Evaluate Capital Gain and Losses – It was a Wild Year!
The Standard & Poor's 500 index is near record highs and has risen by approximately 14% through November 30. Many stock investors have experienced gains in their portfolio this year, so if you have sold stock this year, you may incur higher capital gains tax this year than last year.
Most taxpayers will pay between 15% and 23.8% in federal long-term capital gains taxes. State income taxes are in addition to these rates, which could quickly bump the long-term capital gains tax rate to 30% or more. If you sold a stock held less than one-year, short-term capital gains tax rates apply, which for most taxpayers are higher than their long-term gain tax rate. On the other hand, sell the stragglers! The stock market's success in 2020 means many of your stocks are worth more today than last year. But not every company has experienced gains! Airlines, energy companies, and some financial institutions have been particularly hard hit. For example, through November 30, American Airlines, Exxon Mobil, and Wells Fargo are all down over 40%. When you sell investments that have gone down in value, you can report the tax loss on your tax return to offset other capital gains. If your losses are large, you can use up to $3,000 annually to offset other types of income.

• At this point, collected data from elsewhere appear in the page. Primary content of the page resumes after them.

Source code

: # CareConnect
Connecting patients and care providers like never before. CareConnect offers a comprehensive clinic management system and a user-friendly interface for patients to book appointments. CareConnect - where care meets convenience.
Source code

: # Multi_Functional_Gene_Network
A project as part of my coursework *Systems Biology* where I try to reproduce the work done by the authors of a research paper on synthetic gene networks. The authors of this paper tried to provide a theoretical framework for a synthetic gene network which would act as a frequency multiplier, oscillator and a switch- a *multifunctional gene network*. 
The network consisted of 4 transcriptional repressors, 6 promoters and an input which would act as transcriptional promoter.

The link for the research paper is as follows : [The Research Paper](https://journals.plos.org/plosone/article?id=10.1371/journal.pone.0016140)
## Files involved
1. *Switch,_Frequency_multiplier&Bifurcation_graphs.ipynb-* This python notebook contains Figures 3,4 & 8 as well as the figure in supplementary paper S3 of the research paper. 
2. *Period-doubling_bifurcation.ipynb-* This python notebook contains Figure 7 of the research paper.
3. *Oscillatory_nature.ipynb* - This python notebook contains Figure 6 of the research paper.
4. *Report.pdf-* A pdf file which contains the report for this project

Reduce Taxes by Donating Stocks or other Appreciated Assets to a Charitable Organization
The jump in stock prices can signal a good time to donate some of these stocks to your favorite charity, especially if you are looking for some extra deductions to offset higher income or capital gains this year.
A financial tool that can help accomplish your charitable giving goals while also reducing taxes is a Donor Advised Fund. The fund allows individuals to donate several years of charitable contributions up front, liquidate stock inside the account that has appreciated and pay no capital gains tax, then disperse those contributions to charities over multiple years. If you are married and file a joint return, you may need to donate more than $15,000 to the fund in order to be able to itemize your deductions in 2020. (The standard deduction for married couples is $24,800 so your total eligible deductions need to exceed the standard deduction to get the extra tax benefit from your charitable giving.)
Because nonprofit organizations and donor advised fund custodians are swamped with these requests at year's end, I recommend transferring any stocks to charity or a donor advised fund by Thanksgiving. This will ensure your contribution is recorded in order to get a deduction on your 2020 taxes. If you are donating real estate, business interests or other sophisticated assets, jump on this today.
Use the Gift Tax Exclusion to Spread the Wealth Among Family
You can give $15,000 annually by December 31 to an unlimited number of people without having to report this on a gift tax return. And, the beneficiary of the gift does not report it as income either. Married couples can gift $30,000 to an unlimited number of people each year, which is $15,000 from each spouse to the same person.
The information provided is for informational purposes only and should not be construed as investment or legal opinion. Please consult a tax or financial advisor with questions about your specific situation. Past performance is not a guarantee of future returns. The specific companies referenced here are being discussed for informational purposes only and should not be considered a recommendation to purchase or sell these securities at this time.